EXERCISE DETAILS ▸
Convert every record below into a Markdown table with two columns, "Number" and "Record." Number the rows in order and skip blank lines.

SUPPLIED MATERIAL ▸
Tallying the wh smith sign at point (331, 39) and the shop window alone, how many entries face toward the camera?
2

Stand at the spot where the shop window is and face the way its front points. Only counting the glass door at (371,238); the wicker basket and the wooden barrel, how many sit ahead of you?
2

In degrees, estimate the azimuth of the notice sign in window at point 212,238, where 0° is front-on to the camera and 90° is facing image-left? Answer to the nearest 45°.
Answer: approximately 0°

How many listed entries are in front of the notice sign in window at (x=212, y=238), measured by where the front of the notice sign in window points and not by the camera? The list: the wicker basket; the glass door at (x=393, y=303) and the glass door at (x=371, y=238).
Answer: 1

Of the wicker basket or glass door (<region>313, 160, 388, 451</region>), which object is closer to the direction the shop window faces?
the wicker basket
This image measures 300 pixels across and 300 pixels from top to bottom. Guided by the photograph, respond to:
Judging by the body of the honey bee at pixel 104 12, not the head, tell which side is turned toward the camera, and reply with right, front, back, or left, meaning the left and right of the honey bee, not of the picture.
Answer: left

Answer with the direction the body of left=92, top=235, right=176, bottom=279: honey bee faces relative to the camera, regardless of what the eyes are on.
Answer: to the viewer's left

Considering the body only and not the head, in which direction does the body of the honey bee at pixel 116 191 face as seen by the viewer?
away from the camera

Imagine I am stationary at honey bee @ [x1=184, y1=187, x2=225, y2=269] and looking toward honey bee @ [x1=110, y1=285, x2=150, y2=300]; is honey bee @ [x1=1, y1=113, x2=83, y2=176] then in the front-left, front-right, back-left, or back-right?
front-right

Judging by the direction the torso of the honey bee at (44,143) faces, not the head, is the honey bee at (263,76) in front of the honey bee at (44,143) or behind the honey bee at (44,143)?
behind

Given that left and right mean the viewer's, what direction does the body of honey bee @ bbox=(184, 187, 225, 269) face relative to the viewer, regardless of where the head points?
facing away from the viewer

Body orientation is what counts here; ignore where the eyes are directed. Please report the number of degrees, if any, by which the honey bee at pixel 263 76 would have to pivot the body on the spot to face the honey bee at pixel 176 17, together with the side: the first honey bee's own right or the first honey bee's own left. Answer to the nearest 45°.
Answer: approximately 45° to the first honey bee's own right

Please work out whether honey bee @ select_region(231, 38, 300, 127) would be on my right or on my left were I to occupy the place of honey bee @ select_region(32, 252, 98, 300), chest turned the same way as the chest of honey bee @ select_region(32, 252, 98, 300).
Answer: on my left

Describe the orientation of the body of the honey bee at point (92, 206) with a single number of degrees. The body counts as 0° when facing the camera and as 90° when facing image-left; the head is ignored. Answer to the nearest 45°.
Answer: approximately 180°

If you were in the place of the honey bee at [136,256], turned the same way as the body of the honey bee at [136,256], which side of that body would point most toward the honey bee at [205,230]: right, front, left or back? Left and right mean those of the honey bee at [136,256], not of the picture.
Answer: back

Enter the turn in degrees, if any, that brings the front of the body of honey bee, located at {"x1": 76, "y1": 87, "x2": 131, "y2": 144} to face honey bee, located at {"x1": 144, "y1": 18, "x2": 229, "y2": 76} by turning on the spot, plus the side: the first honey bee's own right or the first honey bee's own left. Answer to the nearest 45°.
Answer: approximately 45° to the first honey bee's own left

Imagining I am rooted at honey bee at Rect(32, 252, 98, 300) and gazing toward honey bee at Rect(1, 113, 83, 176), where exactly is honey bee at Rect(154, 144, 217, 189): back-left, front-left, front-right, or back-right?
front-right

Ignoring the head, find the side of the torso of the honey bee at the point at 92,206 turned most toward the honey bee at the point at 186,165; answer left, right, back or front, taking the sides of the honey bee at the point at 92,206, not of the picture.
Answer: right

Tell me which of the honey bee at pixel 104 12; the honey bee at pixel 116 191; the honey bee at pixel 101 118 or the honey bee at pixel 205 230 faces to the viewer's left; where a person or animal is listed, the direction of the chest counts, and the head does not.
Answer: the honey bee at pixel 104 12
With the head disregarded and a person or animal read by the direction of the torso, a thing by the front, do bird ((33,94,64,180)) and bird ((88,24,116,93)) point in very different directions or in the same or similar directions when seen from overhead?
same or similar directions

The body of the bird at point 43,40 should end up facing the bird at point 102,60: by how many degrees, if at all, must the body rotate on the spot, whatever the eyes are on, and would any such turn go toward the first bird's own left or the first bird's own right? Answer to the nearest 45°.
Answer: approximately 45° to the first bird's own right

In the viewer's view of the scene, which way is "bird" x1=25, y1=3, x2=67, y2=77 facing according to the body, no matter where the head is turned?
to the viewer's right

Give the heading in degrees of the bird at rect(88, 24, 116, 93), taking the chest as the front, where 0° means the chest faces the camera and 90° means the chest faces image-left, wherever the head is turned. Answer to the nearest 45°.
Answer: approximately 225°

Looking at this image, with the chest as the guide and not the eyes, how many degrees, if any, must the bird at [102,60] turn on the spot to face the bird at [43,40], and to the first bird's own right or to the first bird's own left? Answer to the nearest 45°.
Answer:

RESULT OF THE EXERCISE ▸
| Number | Record |
|---|---|
| 1 | Tallying the wh smith sign at point (331, 39) and the shop window alone, how many entries face toward the camera? |
| 2 | 2 |
| 3 | Stand at the spot where the shop window is and face the way its front points. Only counting the glass door at (371,238); the wicker basket and the wooden barrel, how many sit ahead of you? |
| 4 | 2 |
| 5 | In degrees, estimate the azimuth of the notice sign in window at point 212,238, where 0° is front-on to the camera and 90° is facing image-left? Answer to the nearest 45°. |
| 6 | Answer: approximately 0° |
| 7 | How many listed entries are in front of the notice sign in window at (x=212, y=238), measured by where the front of the notice sign in window points and not by the camera? The list: the wicker basket; the glass door at (x=393, y=303) and the glass door at (x=371, y=238). |
| 8 | Answer: 1 |
| 9 | Of the wicker basket or glass door (<region>313, 160, 388, 451</region>), which object is closer to the direction the shop window faces? |
| 10 | the wicker basket |
| 11 | This image measures 300 pixels across and 300 pixels from top to bottom. Guided by the photograph, respond to: |
| 12 | Judging by the body of the honey bee at pixel 104 12, not the head, tell which side is turned toward the camera, and reply with right, front, back, or left, meaning the left and right of the honey bee, not of the picture. |
| 13 | Answer: left |
| 14 | Answer with the direction the body of left=92, top=235, right=176, bottom=279: honey bee faces relative to the camera, regardless of what the eyes are on. |
| 15 | Answer: to the viewer's left |
| 16 | Considering the body only and not the head, in which direction does the body of the honey bee at pixel 116 191 face as seen by the viewer? |
| 17 | away from the camera |
| 18 | Imagine I am stationary at honey bee @ [x1=184, y1=187, x2=225, y2=269] and looking toward honey bee @ [x1=110, y1=285, x2=150, y2=300]; is honey bee @ [x1=1, y1=113, x2=83, y2=176] then in the front-left, front-right, back-left, or back-right? |
| 19 | front-right |
| 20 | Judging by the direction the torso of the honey bee at (44,143) faces, not the head, is the honey bee at (263,76) in front of the honey bee at (44,143) or behind the honey bee at (44,143)? |
| 21 | behind |
| 22 | Given that left and right mean the viewer's, what direction does the body of honey bee @ bbox=(184, 187, 225, 269) face relative to the viewer, regardless of where the head points? |
| 23 | facing away from the viewer |
| 24 | Body orientation is what counts here; ignore where the eyes are directed. Please report the number of degrees, if any, by which the honey bee at pixel 263 76 would have to pivot the body on the spot to face the honey bee at pixel 176 17, together with the side: the first honey bee's own right or the first honey bee's own left. Answer to the nearest 45°. |
| 25 | Answer: approximately 45° to the first honey bee's own right |
| 26 | Please work out whether honey bee @ select_region(231, 38, 300, 127) would be on my right or on my left were I to occupy the place of honey bee @ select_region(32, 252, 98, 300), chest turned the same way as the chest of honey bee @ select_region(32, 252, 98, 300). |
| 27 | Answer: on my left |
| 28 | Describe the orientation of the body of the honey bee at point (92, 206) with a single number of degrees. The body counts as 0° when facing the camera and as 90° when facing image-left; the head is ignored. Answer to the nearest 45°. |
| 29 | Answer: approximately 180° |
| 30 | If you were in the place of the honey bee at [136,256], turned the same way as the body of the honey bee at [136,256], which side of that body would point most toward the honey bee at [205,230]: right, front, left or back? Left and right mean those of the honey bee at [136,256], not of the picture. |
| 31 | Answer: back |
| 32 | Enter the turn in degrees, if any, that brings the front of the body of honey bee, located at {"x1": 76, "y1": 87, "x2": 131, "y2": 144} to face honey bee, located at {"x1": 144, "y1": 18, "x2": 229, "y2": 76} by turning on the spot, plus the side: the first honey bee's own right or the first honey bee's own left. Answer to the nearest 45°. |
| 33 | Answer: approximately 45° to the first honey bee's own left |
| 34 | Imagining I am rooted at honey bee at Rect(32, 252, 98, 300) and gazing toward honey bee at Rect(1, 113, 83, 176), where exactly is honey bee at Rect(154, 144, 217, 189): back-left, front-left, front-right, or back-right? |
| 35 | front-right |
| 36 | Ignoring the head, find the side of the torso of the honey bee at the point at 92,206 turned most toward the honey bee at the point at 186,165; answer left, right, back or front, taking the sides of the honey bee at the point at 92,206, not of the picture. |
| 37 | Answer: right |
| 38 | Tell me which of the honey bee at pixel 104 12; the honey bee at pixel 116 191; the honey bee at pixel 101 118 or the honey bee at pixel 205 230 faces to the viewer's left; where a person or animal is listed, the direction of the chest counts, and the head does not. |
| 39 | Answer: the honey bee at pixel 104 12 |
| 40 | With the head disregarded and a person or animal read by the direction of the torso, a thing by the front, do bird ((33,94,64,180)) and bird ((88,24,116,93)) point in very different directions or in the same or similar directions when seen from overhead? |
| 41 | same or similar directions |
| 42 | The body of the bird at point 43,40 should end up facing the bird at point 102,60: by how many degrees, if at all, must the body rotate on the spot, whatever the eyes are on, and would any such turn go toward the first bird's own left or the first bird's own right? Answer to the nearest 45°. |
| 43 | Answer: approximately 45° to the first bird's own right |
| 44 | In the viewer's view of the scene, which way is "bird" x1=25, y1=3, x2=67, y2=77 facing according to the body, no matter where the head is turned? |
| 45 | to the viewer's right |
| 46 | Give the heading in degrees of the bird at rect(88, 24, 116, 93), taking the chest as the front, where 0° means the chest faces the camera and 90° means the chest faces image-left, wherever the head is turned. Answer to the nearest 45°. |
| 47 | Answer: approximately 225° |
| 48 | Looking at this image, with the chest as the guide and not the eyes, how many degrees, if any, must the bird at [102,60] turn on the spot to face the bird at [43,40], and to the first bird's own right or to the first bird's own left? Answer to the nearest 45°. |
| 49 | Answer: |